Friday, March 11, 2011

Bellbirds












Some weeks ago Farm Stud and I had to drive to Sydney for his doctor's appointment.  The drive on the freeway from where we are to Sydney takes between 2.5 to 3 hours depending on traffic.  Sharing the road with us are trailers, huge things that are used to transport big items; tractors, houses (no, I'm not joking) which are "folded" to be assembled again at their destinations, chickens, cattle, etc.
Anyway, as some of these huge vehicles were passing us by, I thought I had heard loud squeaks (we had the windows down) thinking and worrying that one of the wheels of these trailers were about to fall off when Farm Stud said "Bellbirds".

Tractor-chick:  What?
Farm Stud:  Bellbirds
Tractor-chick:  What's that?
Farm Stud:  The sound in the trees passing us by.
Tractor-chick:  But it sounds like squeaks.
Farm Stud:  No, they're bellbirds.

Farm Stud decides to break into poetry just then!  Here I was still trying to understand what he was talking about until I realized the "squeaks" are actually the singing of birds known as Bellbirds.  I learnt that Henry Kendall, who lived in the 1800s wrote a poem about Bellbirds in 1869. 

A little bit about these Bellbirds:

Bellbirds by Henry Kendall is one of Australia's best loved poems, and almost every Australian has at one time or another heard or repeated its melodic phrases, so evocative of the cool, dim blue and green of the Australian mountain country. This poem was first published in a work entitled "Leaves from Australian Forests" by Henry Kendall in the year of 1869.
ImageOfWaterFallFromRick The bellbird itself is a very small greyish bird. Its call or melody is simply one singular chiming note which seems to ring through their environmental habitat - the mountains and their foothills of Eastern Australia. They may be heard clearly in the quietness of the mountains and hills, although are rarely seen, unless an attitude of patience is adopted.
It is clear that to Henry Kendall, the mountains were a place of refuge and beauty. The Australian mountains are concentrated in a reasonable narrow band known as the "Great Dividing Range" which runs from the tip of Cape York in the north, down the eastern coast - over 3000 kms - through the Snowy and all the way to the Dandenongs in Victoria, and no doubt the same range extends under the Bass Straight and down into the wilderness areas of Tasmania.
The nature of the mountain lands is captured here in the poetry of Henry Kendall and it is equally clear that this nature is not restricted to Australia, but extends to all the planetary mountain lands and the refuges they afford to those who would journey therein in search of peace, harmony and the chance to experience the natural world.

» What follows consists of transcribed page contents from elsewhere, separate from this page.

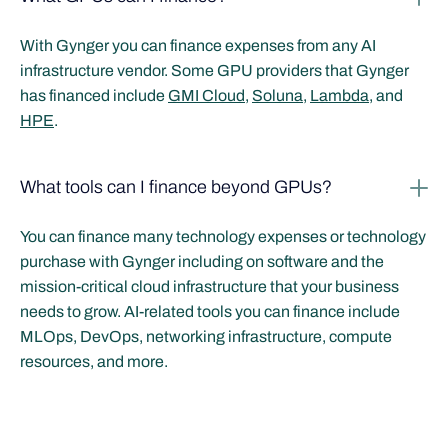
With Gynger you can finance expenses from any AI
infrastructure vendor. Some GPU providers that Gynger
has financed include
GMI Cloud
,
Soluna
,
Lambda
, and
HPE
.
What tools can I finance beyond GPUs?
You can finance many technology expenses or technology
purchase with Gynger including on software and the
mission-critical cloud infrastructure that your business
needs to grow. AI-related tools you can finance include
MLOps, DevOps, networking infrastructure, compute
resources, and more.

To hear what they sound like - it's mesmerising to the point that I keep my ears open whenever we are driving past locations with dense forest - visit the youtube address: http://www.youtube.com/watch?v=_72WGRT0mJw


The poem:

BELLBIRDS - By Henry Kendall

By channels of coolness the echoes are calling,
And down the dim gorges I hear the creek falling:
 It lives in the mountain where moss and the sedges
Touch with their beauty the banks and the ledges.
Through breaks of the cedar and sycamore bowers
Struggles the light that is love to the flowers;
And, softer than slumber, and sweeter than singing,
The notes of the bell-birds are running and ringing.

The silver-voiced bell birds, the darlings of daytime!
They sing in September their songs of the May-time;
When shadows wax strong, and the thunder bolts hurtle,
They hide with their fear in the leaves of the myrtle;
When rain and the sunbeams shine mingled together,
They start up like fairies that follow fair weather;
And straightway the hues of their feathers unfolden
Are the green and the purple, the blue and the golden.

October, the maiden of bright yellow tresses,
Loiters for love in these cool wildernesses;
Loiters, knee-deep, in the grasses, to listen,
Where dripping rocks gleam and the leafy pools glisten.
Then is the time when the water-moons splendid
Break with their gold, and are scattered or blended
Over the creeks, till the woodlands have warning
Of songs of the bell-bird and wings of the Morning.

Welcome as waters unkissed by the summers
Are the voices of bell-birds to the thirsty far-comers.
When fiery December sets foot in the forest,
And the need of the wayfarer presses the sorest,
Pent in the ridges for ever and ever
The bell-birds direct him to spring and to river,
With ring and with ripple, like runnels who torrents
Are toned by the pebbles and the leaves in the currents.

Often I sit, looking back to a childhood,
Mixt with the sights and the sounds of the wildwood,
Longing for power and the sweetness to fashion,
Lyrics with beats like the heart-beats of Passion;
Songs interwoven of lights and of laughters
Borrowed from bell-birds in far forest-rafters;
So I might keep in the city and alleys
The beauty and strength of the deep mountain valleys:
Charming to slumber the pain of my losses
With glimpses of creeks and a vision of mosses.

THE END - One of Australia's treasures to behold!